Selected excerpt:
========================================================================

Conclusions that span the galaxy types treated here are as follows. All galaxies, on average, have heavy-element abundances (metallicities) that systematically decrease outward from their galactic centers while their global metallicities increase with galaxy mass. Abundance gradients are steepest in normal spirals and are seen to be progressively flatter going in order from barred spirals to lenticulars to ellipticals. The distribution of abundances N(Z) versus Z is strongly peaked compared with simple closed-box model predictions of chemical enrichment in all galaxy types. That is, a "G dwarf problem," commonly known in the solar cylinder, exists for all large galaxies.
For spiral galaxies, local metallicity appears to be correlated with total (disk+bulge) surface density. Examination of N/O versus O/H in spiral disks indicates that production of N is dominated by primary processes at low metallicity and secondary processes at high metallicity. Carbon production increases with increasing metallicity. Abundance ratios Ne/O, S/O, and Ar/O appear to be universally constant and independent of metallicity, which argues either that the initial mass function (IMF) is universally constant or that these ratios are not sensitive to IMF variations. In the Milky Way, there is a rough age-metallicity trend with much scatter, in the sense that older stars are more metal poor.

========================================================================

Record excerpts:
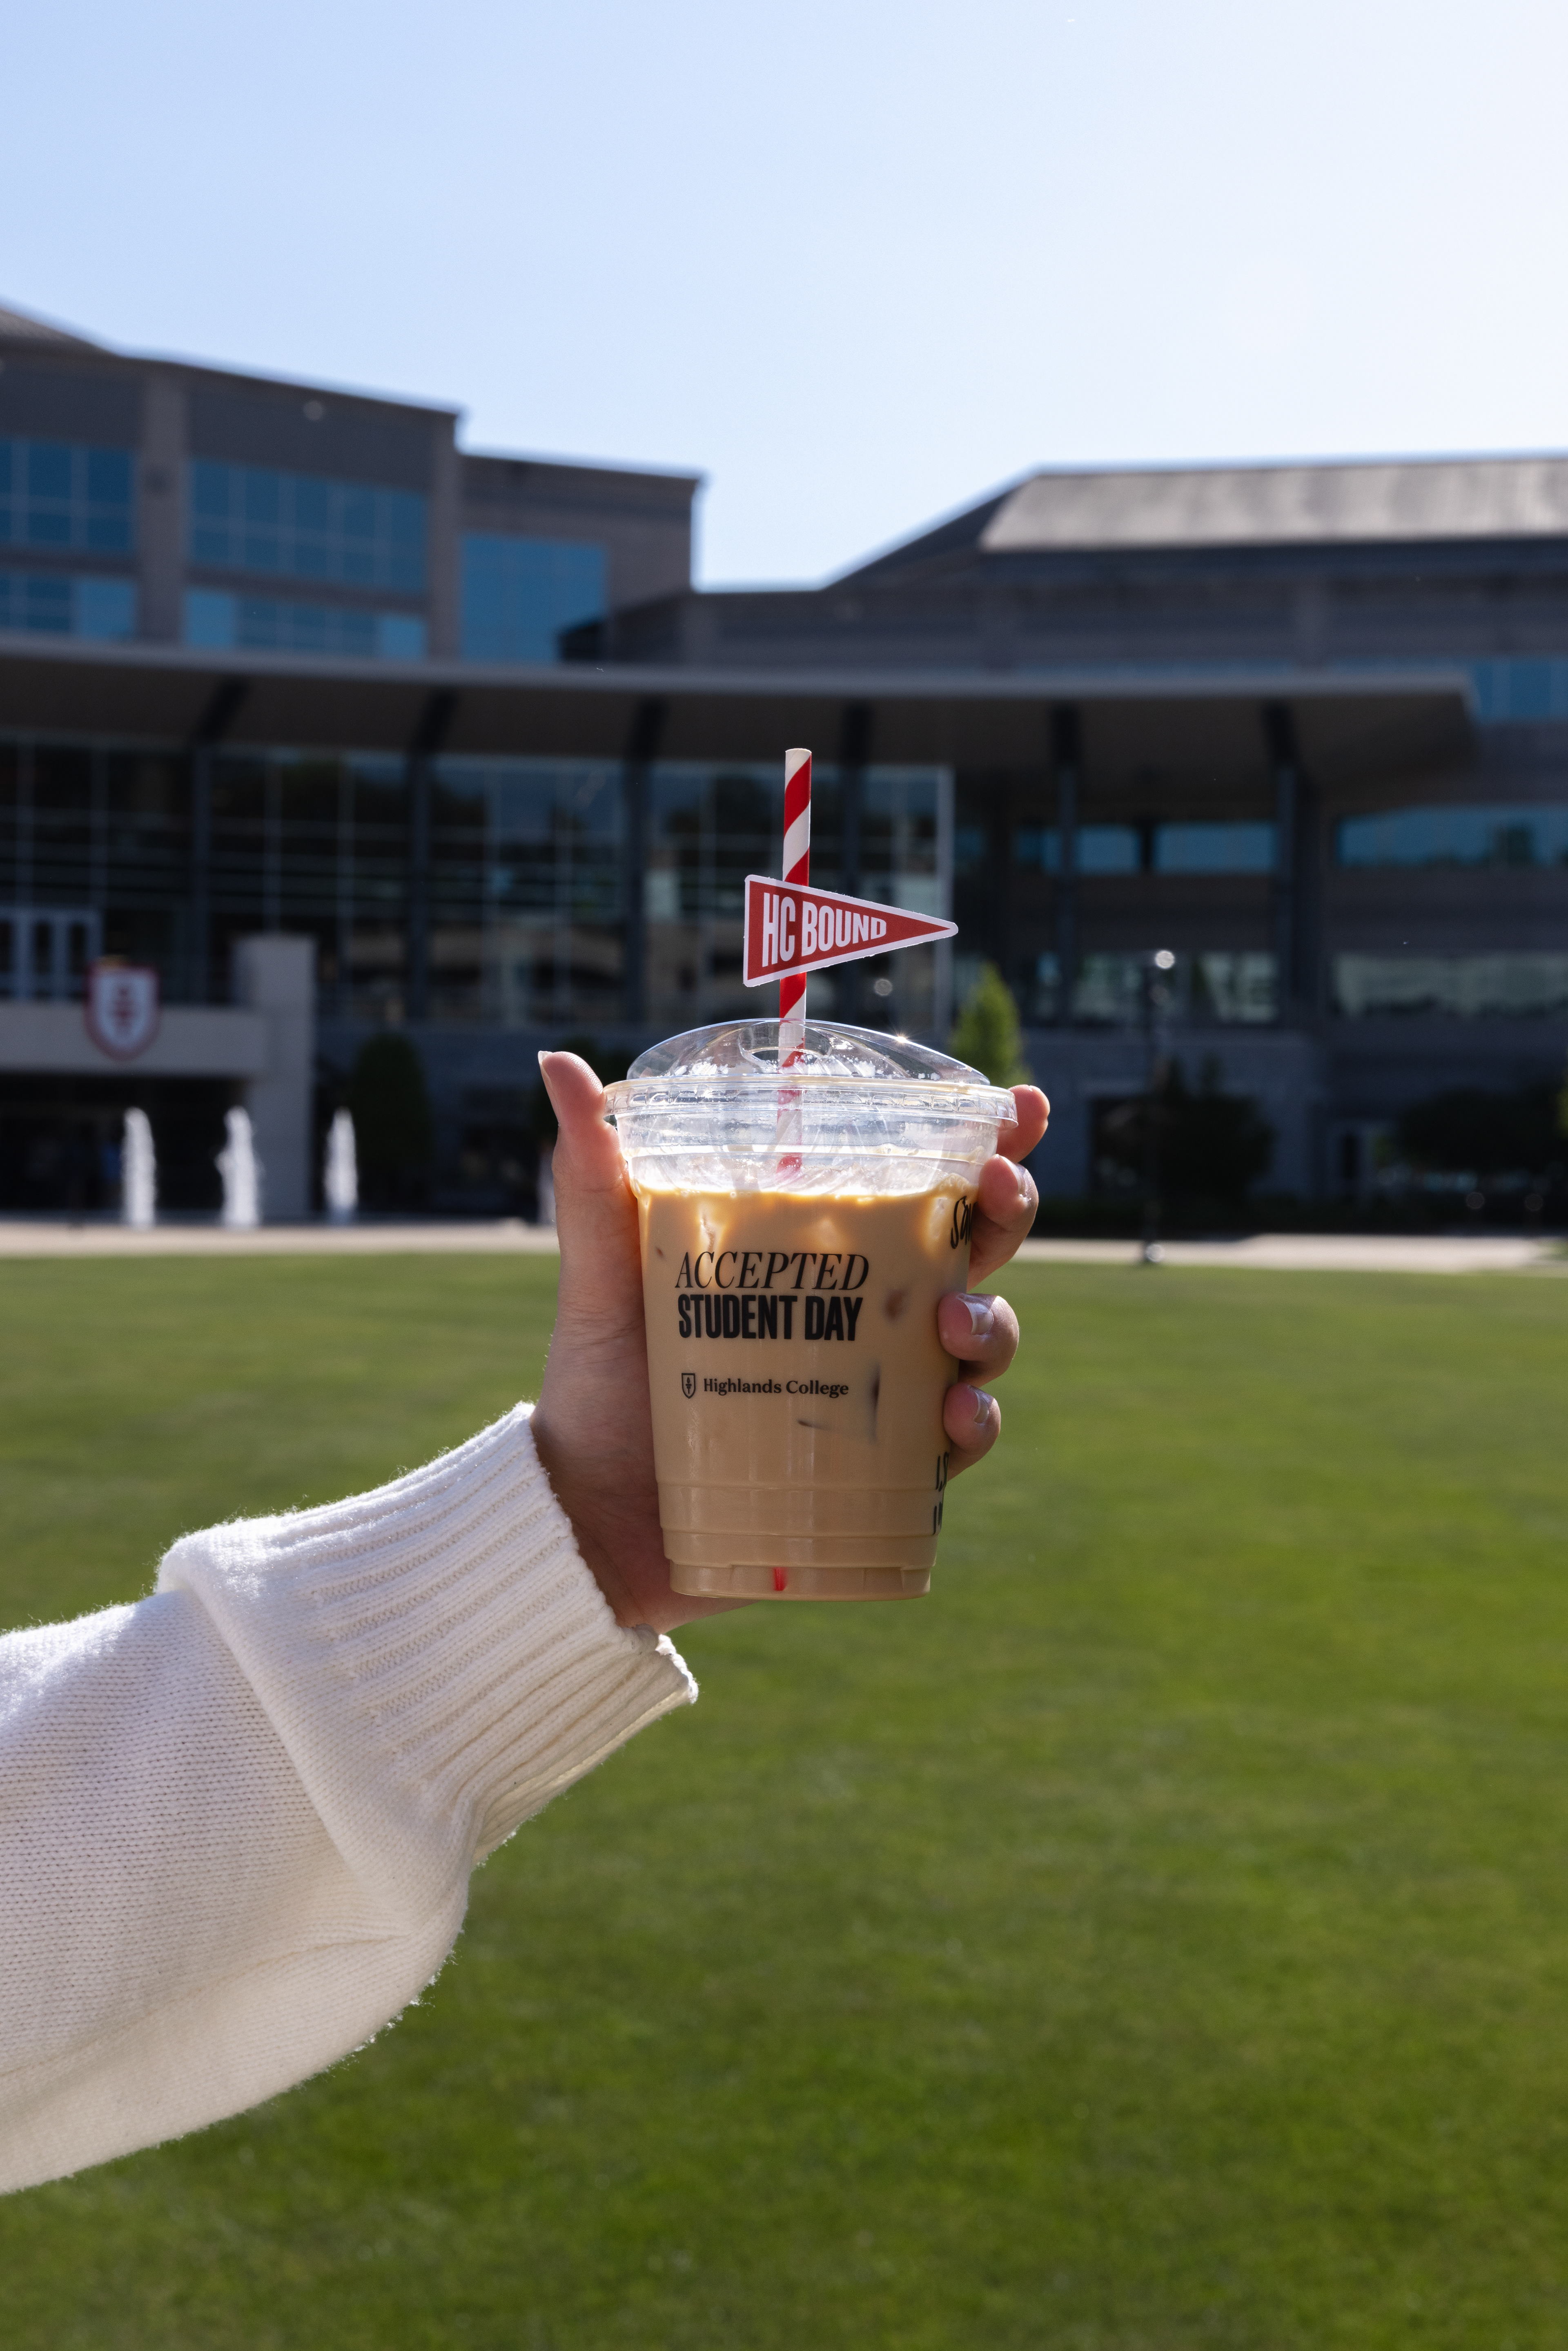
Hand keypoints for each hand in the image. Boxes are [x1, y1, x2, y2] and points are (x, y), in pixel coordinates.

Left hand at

========================================================================

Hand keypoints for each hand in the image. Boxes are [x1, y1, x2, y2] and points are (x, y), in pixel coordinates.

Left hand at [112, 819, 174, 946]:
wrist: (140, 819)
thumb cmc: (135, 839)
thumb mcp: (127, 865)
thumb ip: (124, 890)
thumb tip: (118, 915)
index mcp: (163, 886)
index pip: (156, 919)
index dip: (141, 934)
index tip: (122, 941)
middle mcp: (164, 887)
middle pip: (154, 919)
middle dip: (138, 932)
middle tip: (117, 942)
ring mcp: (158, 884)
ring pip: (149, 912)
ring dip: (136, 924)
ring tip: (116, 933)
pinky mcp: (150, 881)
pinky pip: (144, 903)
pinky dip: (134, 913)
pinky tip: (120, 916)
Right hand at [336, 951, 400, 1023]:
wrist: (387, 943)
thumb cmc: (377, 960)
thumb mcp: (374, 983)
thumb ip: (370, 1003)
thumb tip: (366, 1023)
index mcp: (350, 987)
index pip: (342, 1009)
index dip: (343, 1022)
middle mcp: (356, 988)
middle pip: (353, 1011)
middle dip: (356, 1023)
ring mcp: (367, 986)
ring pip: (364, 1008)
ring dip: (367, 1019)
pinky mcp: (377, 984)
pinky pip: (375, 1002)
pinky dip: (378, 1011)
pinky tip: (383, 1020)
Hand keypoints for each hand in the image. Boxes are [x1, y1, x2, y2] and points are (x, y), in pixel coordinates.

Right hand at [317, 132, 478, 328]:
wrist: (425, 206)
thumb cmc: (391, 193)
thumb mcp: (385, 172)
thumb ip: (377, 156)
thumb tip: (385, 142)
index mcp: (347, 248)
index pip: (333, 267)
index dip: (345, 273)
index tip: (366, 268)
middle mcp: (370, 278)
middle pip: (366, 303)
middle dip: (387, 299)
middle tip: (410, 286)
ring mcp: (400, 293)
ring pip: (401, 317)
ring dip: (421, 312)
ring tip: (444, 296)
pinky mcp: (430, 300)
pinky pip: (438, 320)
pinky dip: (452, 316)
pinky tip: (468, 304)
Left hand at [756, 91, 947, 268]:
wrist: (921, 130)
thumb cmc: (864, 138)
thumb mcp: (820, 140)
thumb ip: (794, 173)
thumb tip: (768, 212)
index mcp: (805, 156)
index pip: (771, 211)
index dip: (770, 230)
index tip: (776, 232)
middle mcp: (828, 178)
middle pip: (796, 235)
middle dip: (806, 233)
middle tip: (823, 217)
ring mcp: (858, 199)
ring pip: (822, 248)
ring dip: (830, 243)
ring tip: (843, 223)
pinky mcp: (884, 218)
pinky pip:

========================================================================

Extend the passage on heavy-element abundances in galaxies with a few more sentences, starting right after its last line.

In elliptical galaxies, nuclear abundances are in the range [Z/H] = 0.0-0.4, but the element mixture is not scaled-solar. In large elliptical galaxies [Mg/Fe] is in the range 0.3-0.5, decreasing to 0 in smaller elliptical galaxies. Other light elements track the Mg enhancement, but the heavier Ca tracks Fe. Velocity dispersion appears to be a key parameter in the modulation of [Mg/Fe], but the cause of the connection is unclear.